Find how many lines in the data below include the word "objects", then write only that number.

### ENTRIES SUPPLIED
----------------

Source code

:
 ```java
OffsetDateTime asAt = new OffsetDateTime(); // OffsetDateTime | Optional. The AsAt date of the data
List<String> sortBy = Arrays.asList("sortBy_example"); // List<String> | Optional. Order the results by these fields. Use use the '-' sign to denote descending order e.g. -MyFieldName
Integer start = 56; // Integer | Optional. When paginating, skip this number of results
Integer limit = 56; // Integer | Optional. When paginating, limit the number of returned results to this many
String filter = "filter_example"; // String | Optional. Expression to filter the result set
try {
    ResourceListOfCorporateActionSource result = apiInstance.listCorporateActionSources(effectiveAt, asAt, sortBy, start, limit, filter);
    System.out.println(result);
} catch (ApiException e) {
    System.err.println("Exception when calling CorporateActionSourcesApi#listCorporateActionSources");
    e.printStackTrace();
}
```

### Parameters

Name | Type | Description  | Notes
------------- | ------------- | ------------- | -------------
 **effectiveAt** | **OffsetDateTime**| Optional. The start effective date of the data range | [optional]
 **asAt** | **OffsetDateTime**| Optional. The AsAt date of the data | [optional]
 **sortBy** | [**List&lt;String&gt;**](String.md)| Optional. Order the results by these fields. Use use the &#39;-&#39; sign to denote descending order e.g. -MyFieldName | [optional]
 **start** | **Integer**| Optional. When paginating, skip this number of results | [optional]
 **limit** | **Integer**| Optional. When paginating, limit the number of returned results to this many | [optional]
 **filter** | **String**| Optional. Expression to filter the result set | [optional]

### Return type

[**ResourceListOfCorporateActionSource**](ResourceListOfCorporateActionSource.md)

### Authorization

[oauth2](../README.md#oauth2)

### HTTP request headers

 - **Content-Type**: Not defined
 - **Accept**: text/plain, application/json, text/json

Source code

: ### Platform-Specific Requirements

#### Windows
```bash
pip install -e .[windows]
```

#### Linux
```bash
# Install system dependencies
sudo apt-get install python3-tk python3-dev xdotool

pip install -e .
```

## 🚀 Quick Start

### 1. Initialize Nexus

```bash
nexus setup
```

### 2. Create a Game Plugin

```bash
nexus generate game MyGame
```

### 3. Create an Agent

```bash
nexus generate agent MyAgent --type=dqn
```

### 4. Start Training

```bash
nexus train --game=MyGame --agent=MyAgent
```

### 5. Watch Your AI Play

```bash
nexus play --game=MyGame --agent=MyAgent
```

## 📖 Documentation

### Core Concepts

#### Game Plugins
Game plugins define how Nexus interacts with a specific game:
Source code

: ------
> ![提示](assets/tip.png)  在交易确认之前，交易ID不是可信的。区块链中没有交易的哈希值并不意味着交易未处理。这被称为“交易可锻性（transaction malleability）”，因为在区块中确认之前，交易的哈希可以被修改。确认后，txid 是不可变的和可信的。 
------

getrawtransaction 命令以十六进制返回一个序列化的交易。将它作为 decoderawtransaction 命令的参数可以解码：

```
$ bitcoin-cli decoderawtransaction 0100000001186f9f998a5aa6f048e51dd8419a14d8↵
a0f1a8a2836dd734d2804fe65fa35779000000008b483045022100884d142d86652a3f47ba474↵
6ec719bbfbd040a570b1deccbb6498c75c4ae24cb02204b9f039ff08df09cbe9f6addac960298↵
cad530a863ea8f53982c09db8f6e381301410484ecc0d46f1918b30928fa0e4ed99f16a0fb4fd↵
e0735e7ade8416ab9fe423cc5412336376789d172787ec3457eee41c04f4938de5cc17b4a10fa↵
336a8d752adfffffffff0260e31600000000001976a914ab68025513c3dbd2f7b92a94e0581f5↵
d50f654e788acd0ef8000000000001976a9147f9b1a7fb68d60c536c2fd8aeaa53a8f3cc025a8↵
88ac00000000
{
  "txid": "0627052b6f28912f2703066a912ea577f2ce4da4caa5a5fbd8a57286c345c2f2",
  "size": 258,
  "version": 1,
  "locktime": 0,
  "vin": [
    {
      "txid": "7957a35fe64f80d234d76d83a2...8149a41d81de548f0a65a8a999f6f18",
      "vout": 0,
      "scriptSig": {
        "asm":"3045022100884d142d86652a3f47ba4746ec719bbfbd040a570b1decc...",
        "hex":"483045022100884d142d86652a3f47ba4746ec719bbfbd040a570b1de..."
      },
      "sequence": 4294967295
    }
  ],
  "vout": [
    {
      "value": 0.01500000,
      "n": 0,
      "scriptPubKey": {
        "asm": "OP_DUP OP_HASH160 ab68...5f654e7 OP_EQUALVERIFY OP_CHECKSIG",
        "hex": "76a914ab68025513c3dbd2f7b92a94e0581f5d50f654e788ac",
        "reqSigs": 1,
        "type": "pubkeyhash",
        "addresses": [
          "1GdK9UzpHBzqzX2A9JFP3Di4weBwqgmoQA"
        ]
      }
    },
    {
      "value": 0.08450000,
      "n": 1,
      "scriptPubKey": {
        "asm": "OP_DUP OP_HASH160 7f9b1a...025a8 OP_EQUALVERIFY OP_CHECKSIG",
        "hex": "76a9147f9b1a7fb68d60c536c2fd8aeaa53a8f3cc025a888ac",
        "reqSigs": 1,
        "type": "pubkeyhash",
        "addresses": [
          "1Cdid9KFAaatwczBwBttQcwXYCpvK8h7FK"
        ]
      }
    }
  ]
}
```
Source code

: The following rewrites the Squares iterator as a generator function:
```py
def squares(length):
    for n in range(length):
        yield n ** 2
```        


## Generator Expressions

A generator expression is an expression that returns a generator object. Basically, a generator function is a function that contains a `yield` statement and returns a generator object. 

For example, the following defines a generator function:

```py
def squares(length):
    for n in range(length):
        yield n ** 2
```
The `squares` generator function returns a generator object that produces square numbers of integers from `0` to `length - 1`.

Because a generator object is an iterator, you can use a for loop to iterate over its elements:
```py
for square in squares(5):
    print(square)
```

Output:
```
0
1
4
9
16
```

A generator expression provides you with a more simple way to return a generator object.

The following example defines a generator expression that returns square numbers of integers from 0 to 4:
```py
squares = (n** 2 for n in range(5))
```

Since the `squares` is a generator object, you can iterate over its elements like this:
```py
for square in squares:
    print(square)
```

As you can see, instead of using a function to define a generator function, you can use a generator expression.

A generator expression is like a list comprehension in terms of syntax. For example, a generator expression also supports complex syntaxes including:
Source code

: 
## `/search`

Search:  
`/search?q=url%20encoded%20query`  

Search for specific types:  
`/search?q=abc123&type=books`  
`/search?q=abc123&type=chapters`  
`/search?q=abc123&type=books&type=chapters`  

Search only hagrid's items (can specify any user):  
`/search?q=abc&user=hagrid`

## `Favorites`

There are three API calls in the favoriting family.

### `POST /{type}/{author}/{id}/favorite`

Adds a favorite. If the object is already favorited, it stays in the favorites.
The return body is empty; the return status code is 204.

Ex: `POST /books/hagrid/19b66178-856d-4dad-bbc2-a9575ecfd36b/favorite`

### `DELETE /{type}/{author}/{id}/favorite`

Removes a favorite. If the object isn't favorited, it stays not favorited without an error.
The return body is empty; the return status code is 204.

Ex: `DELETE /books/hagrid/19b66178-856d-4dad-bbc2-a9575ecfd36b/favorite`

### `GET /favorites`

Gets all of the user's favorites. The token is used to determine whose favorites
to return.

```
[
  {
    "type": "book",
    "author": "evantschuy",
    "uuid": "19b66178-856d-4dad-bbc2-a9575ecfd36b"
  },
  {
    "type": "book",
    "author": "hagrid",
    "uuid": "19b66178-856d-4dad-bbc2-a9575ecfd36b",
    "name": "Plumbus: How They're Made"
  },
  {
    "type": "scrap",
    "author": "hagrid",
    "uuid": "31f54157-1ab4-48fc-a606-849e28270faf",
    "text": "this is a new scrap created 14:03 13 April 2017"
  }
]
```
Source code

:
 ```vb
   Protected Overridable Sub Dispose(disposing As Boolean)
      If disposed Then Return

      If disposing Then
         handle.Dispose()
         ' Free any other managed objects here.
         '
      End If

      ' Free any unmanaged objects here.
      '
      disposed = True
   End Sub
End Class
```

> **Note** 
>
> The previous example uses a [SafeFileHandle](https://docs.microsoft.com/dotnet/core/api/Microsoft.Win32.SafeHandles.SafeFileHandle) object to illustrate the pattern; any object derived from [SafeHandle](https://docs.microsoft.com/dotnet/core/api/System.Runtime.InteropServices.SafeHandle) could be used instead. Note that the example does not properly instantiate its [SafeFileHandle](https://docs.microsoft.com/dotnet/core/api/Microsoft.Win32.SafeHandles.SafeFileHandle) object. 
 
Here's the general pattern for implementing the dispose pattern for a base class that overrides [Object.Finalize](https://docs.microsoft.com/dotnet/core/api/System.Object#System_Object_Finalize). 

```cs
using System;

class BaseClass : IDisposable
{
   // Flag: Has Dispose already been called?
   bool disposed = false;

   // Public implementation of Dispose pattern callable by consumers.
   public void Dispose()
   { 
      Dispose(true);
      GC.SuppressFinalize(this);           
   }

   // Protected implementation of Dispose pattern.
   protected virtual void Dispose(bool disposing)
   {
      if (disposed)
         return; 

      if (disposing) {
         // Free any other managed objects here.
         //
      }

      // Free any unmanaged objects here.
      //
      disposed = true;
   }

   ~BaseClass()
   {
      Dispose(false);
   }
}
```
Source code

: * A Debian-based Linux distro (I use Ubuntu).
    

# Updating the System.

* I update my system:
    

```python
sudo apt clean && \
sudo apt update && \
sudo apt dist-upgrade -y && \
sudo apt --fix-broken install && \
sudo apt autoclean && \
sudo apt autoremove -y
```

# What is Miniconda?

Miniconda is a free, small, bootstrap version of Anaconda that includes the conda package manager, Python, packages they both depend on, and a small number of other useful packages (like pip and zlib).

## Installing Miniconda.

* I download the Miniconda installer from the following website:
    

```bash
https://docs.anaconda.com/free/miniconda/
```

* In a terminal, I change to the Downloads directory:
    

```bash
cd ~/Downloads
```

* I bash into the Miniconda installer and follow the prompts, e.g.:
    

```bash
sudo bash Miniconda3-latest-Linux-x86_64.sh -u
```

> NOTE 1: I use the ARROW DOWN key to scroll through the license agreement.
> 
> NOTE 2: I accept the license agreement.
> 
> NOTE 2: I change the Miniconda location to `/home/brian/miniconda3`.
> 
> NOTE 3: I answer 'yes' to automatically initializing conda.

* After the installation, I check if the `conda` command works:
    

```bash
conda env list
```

----------------

### EXERCISE RESULT
4